Dedifferentiation in gastrointestinal stromal tumor to an anaplastic KIT-negative phenotype: a diagnostic pitfall: morphologic and molecular characterization of 8 cases occurring either de novo or after imatinib therapy

Abstract

Most gastrointestinal stromal tumors (GISTs) can be recognized by their monotonous cytologic features and overexpression of KIT oncoprotein. Altered morphology and loss of CD117 reactivity has been described previously after chronic imatinib treatment; however, this phenomenon has not been reported in imatinib-naive tumors. Eight patients with abrupt transition from a classic CD117-positive spindle cell GIST to an anaplastic CD117-negative tumor were investigated for underlying molecular mechanisms of tumor progression. Pathologic and molecular analysis was performed on each of the 2 components. Genomic DNA polymerase chain reaction for KIT, PDGFRA, BRAF, and KRAS hot spot mutations and fluorescence in situ hybridization for detecting KIT gene copy number alterations were performed. TP53 mutational analysis was performed in 5 cases. There were 7 men and 1 woman, with an age range of 23 to 65 years. Five of the primary tumors were located in the stomach, and 1 case each originated in the small bowel, colon, and rectum. In 3 patients, the dedifferentiated component occurred in the setting of imatinib resistance, whereas the remaining 5 occurred de novo.
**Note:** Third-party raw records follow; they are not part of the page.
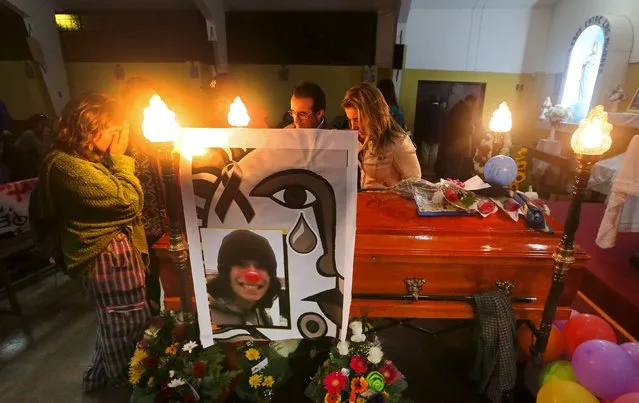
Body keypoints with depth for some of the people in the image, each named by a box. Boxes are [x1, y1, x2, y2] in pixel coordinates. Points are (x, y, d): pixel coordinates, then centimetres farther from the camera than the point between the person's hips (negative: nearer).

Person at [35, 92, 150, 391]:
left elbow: (113, 195, 14)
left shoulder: (79, 159, 9)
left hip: (112, 249, 11)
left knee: (114, 319, 25)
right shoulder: (71, 167, -24)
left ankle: (101, 375, 45)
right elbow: (129, 202, -24)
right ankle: (125, 380, 31)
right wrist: (119, 156, -17)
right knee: (128, 321, 8)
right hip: (108, 255, -11)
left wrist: (114, 157, 6)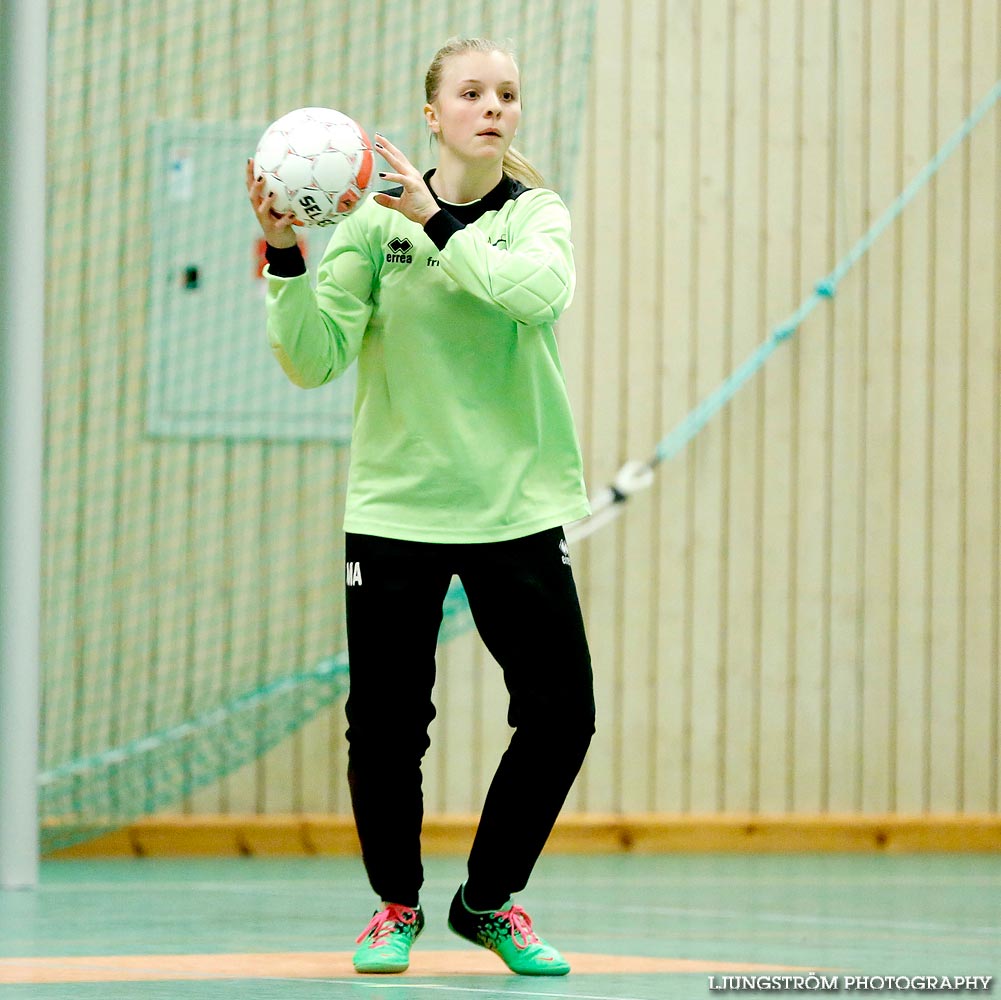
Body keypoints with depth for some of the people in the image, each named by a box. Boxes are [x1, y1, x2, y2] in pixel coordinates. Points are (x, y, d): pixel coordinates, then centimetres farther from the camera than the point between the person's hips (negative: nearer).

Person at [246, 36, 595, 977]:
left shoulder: (537, 213, 1)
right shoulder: (375, 220, -2)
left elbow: (539, 292, -22)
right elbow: (313, 360, -8)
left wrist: (439, 222, -23)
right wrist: (286, 260, -22)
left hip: (515, 507, 1)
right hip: (395, 508, -1)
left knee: (561, 713, -2)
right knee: (385, 725, 0)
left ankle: (490, 899, 18)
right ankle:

The dedifferentiated component had an anaplastic appearance, including 1 angiosarcomatous phenotype, with high mitotic activity and necrosis, and showed complete loss of CD117 (8/8) and CD34 (5/8) expression and de novo expression of either cytokeratin (4/8) or desmin (1/8). There was no difference in the KIT genotype between the 2 components. However, 2 imatinib-resistant tumors showed coexistence of KIT exon 11 and exon 13 mutations. Fluorescence in situ hybridization showed loss of 1 KIT gene in 3 cases and low-level amplification of KIT in 2 other cases in the CD117-negative component, compared with the CD117-positive area. TP53 mutation was identified in 1/5 cases tested, being present in both components. In summary, dedifferentiation in GIST may occur either de novo or after chronic imatinib exposure and can represent a diagnostic pitfall. This phenomenon is not related to additional KIT mutations, but might be secondary to genetic instability, either represented by loss of heterozygosity or low level of KIT amplification.

Figure 1

Dedifferentiated GIST (case #1) showing a conventional, spindle cell component (A, 100×), which is strongly positive for CD117 and CD34 (B,C, 100×, upper left corner), in abrupt transition to a pleomorphic, anaplastic area (D, 200×), which is negative for CD117, CD34 (B, C, lower right corner; J), while also showing aberrant expression of cytokeratin AE:AE3 (E, 200×) and desmin (F, 200×). The CD117-positive component (G, 100×) shows two KIT signals by FISH (H) as well as two SNPs in intron 17 (I, ABI seq, arrows). In contrast the KIT-negative dedifferentiated component (J, 200×) shows loss of one KIT signal by FISH, with two reference green CEP4 (K), reflected also by the loss of heterozygosity on the ABI sequence of intron 17 (L).

Figure 2

Dedifferentiated GIST (case #2) showing the conventional component (A, 100×) is strongly positive for CD117 (B, 100×), but shows no increased Ki67 labeling (C, 100×) or p53 overexpression (D, 100×). In contrast the CD117-negative anaplastic component (E, F, 200×) shows a high proliferation index (G, 200×) and overexpression of P53 (H, 200×). FISH analysis showed the normal pattern of two red (KIT) and two green (CEP4) signals in the KIT-positive component (I), while a heterogeneous pattern was noted in the KIT-negative component, with either tetraploid cells that have undergone further rounds of replication without centromere separation (4 green (CEP) signals, each green being surrounded by ~4 red (KIT) signals) (J) or occasional cells with numerous, amplified red (KIT) signals (K).

Figure 3

In one of debulking procedure for imatinib-resistant disease (A), in addition to the classic spindle cell GIST component (B, 100×) which was strongly positive for CD117 (C, 100×), there were areas composed of complex, anastomotic vascular spaces, lined by highly atypical cells (D, 200×), which lost CD117 expression (E, 200×) and instead were strongly positive for CD31, in keeping with an angiosarcoma component (case#7).